-- Extracted data follows --

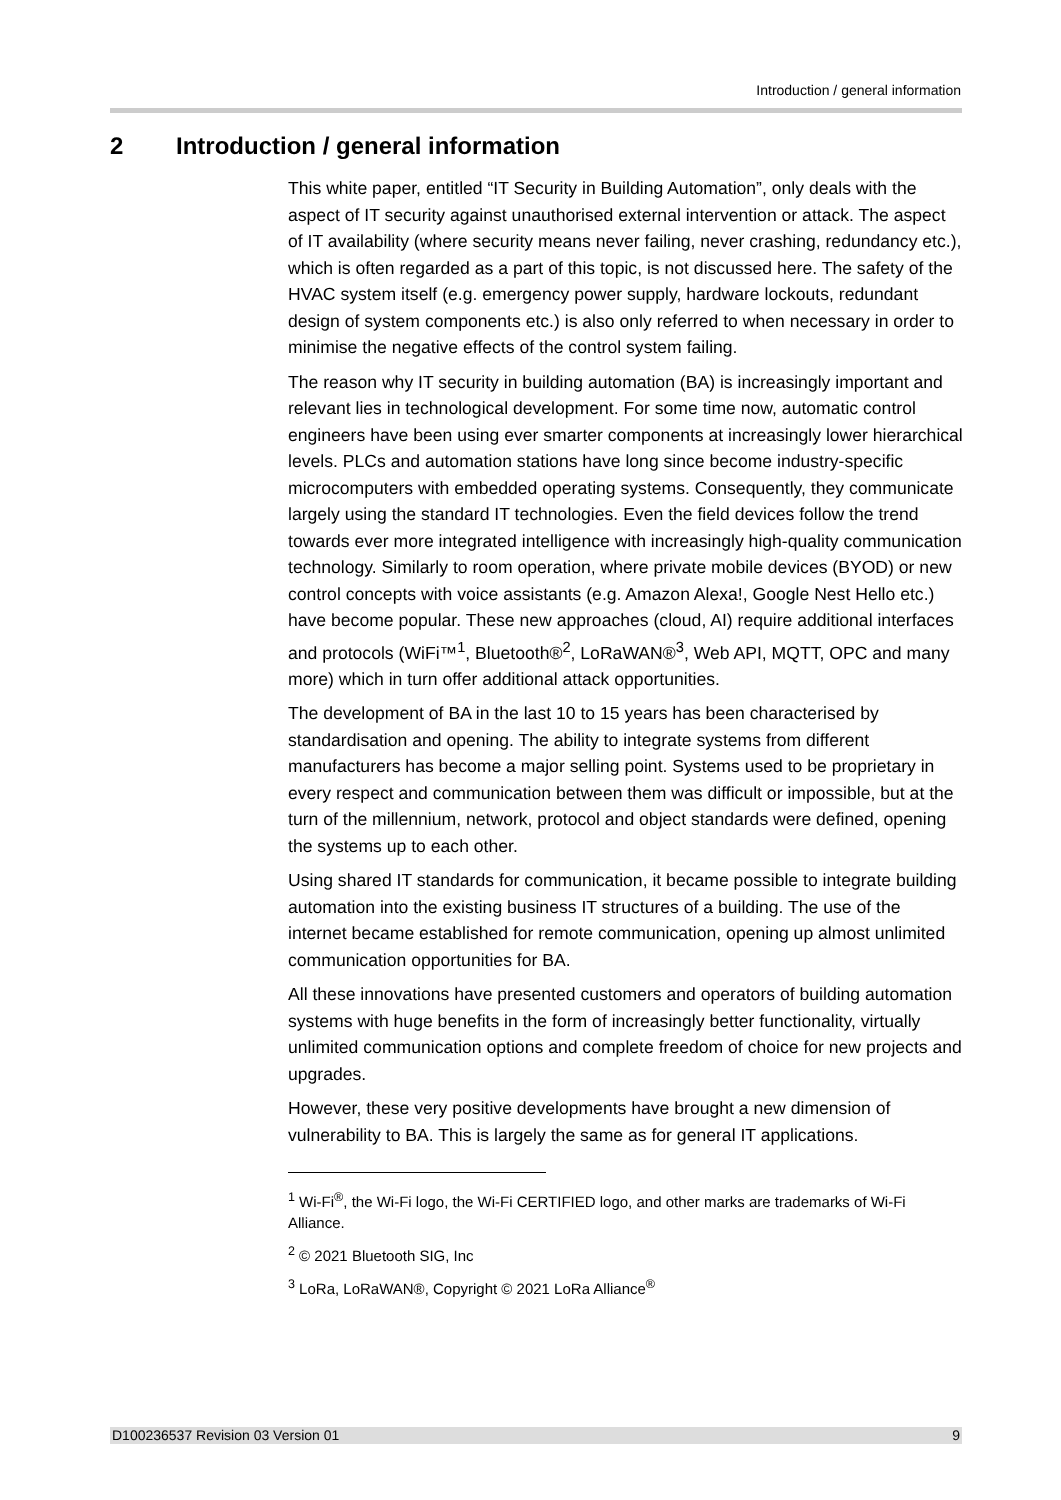Introduction / general information
2 Introduction / general information
This white paper, entitled “IT Security in Building Automation”, only deals with the aspect of IT security against unauthorised external intervention or attack. The aspect of IT availability (where security means never failing, never crashing, redundancy etc.), which is often regarded as a part of this topic, is not discussed here. The safety of the HVAC system itself (e.g. emergency power supply, hardware lockouts, redundant design of system components etc.) is also only referred to when necessary in order to minimise the negative effects of the control system failing.
The reason why IT security in building automation (BA) is increasingly important and relevant lies in technological development. For some time now, automatic control engineers have been using ever smarter components at increasingly lower hierarchical levels. PLCs and automation stations have long since become industry-specific microcomputers with embedded operating systems. Consequently, they communicate largely using the standard IT technologies. Even the field devices follow the trend towards ever more integrated intelligence with increasingly high-quality communication technology. Similarly to room operation, where private mobile devices (BYOD) or new control concepts with voice assistants (e.g. Amazon Alexa!, Google Nest Hello etc.) have become popular. These new approaches (cloud, AI) require additional interfaces and protocols (WiFi™<sup>1</sup>, Bluetooth®<sup>2</sup>, LoRaWAN®<sup>3</sup>, Web API, MQTT, OPC and many more) which in turn offer additional attack opportunities.
The development of BA in the last 10 to 15 years has been characterised by standardisation and opening. The ability to integrate systems from different manufacturers has become a major selling point. Systems used to be proprietary in every respect and communication between them was difficult or impossible, but at the turn of the millennium, network, protocol and object standards were defined, opening the systems up to each other.
Using shared IT standards for communication, it became possible to integrate building automation into the existing business IT structures of a building. The use of the internet became established for remote communication, opening up almost unlimited communication opportunities for BA.
All these innovations have presented customers and operators of building automation systems with huge benefits in the form of increasingly better functionality, virtually unlimited communication options and complete freedom of choice for new projects and upgrades.
However, these very positive developments have brought a new dimension of vulnerability to BA. This is largely the same as for general IT applications.
<sup>1</sup> Wi-Fi<sup>®</sup>, the Wi-Fi logo, the Wi-Fi CERTIFIED logo, and other marks are trademarks of Wi-Fi Alliance.
<sup>2</sup> © 2021 Bluetooth SIG, Inc
<sup>3</sup> LoRa, LoRaWAN®, Copyright © 2021 LoRa Alliance<sup>®</sup>
D100236537 Revision 03 Version 01 9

-- Extracted data concluded --

→ **Exercise**: Images are to be omitted; everything else in the records is to be transcribed exactly.

→ **Response box**:
Introduction / general information
2 Introduction / general information
This white paper, entitled “IT Security in Building Automation”, only deals with the aspect of IT security against unauthorised external intervention or attack. The aspect of IT availability (where security means never failing, never crashing, redundancy etc.), which is often regarded as a part of this topic, is not discussed here. The safety of the HVAC system itself (e.g. emergency power supply, hardware lockouts, redundant design of system components etc.) is also only referred to when necessary in order to minimise the negative effects of the control system failing.
The reason why IT security in building automation (BA) is increasingly important and relevant lies in technological development. For some time now, automatic control engineers have been using ever smarter components at increasingly lower hierarchical levels. PLCs and automation stations have long since become industry-specific microcomputers with embedded operating systems. Consequently, they communicate largely using the standard IT technologies. Even the field devices follow the trend towards ever more integrated intelligence with increasingly high-quality communication technology. Similarly to room operation, where private mobile devices (BYOD) or new control concepts with voice assistants (e.g. Amazon Alexa!, Google Nest Hello etc.) have become popular. These new approaches (cloud, AI) require additional interfaces and protocols (WiFi™<sup>1</sup>, Bluetooth®<sup>2</sup>, LoRaWAN®<sup>3</sup>, Web API, MQTT, OPC and many more) which in turn offer additional attack opportunities.
The development of BA in the last 10 to 15 years has been characterised by standardisation and opening. The ability to integrate systems from different manufacturers has become a major selling point. Systems used to be proprietary in every respect and communication between them was difficult or impossible, but at the turn of the millennium, network, protocol and object standards were defined, opening the systems up to each other.
Using shared IT standards for communication, it became possible to integrate building automation into the existing business IT structures of a building. The use of the internet became established for remote communication, opening up almost unlimited communication opportunities for BA.
All these innovations have presented customers and operators of building automation systems with huge benefits in the form of increasingly better functionality, virtually unlimited communication options and complete freedom of choice for new projects and upgrades.
However, these very positive developments have brought a new dimension of vulnerability to BA. This is largely the same as for general IT applications.
<sup>1</sup> Wi-Fi<sup>®</sup>, the Wi-Fi logo, the Wi-Fi CERTIFIED logo, and other marks are trademarks of Wi-Fi Alliance.
<sup>2</sup> © 2021 Bluetooth SIG, Inc
<sup>3</sup> LoRa, LoRaWAN®, Copyright © 2021 LoRa Alliance<sup>®</sup>
D100236537 Revision 03 Version 01 9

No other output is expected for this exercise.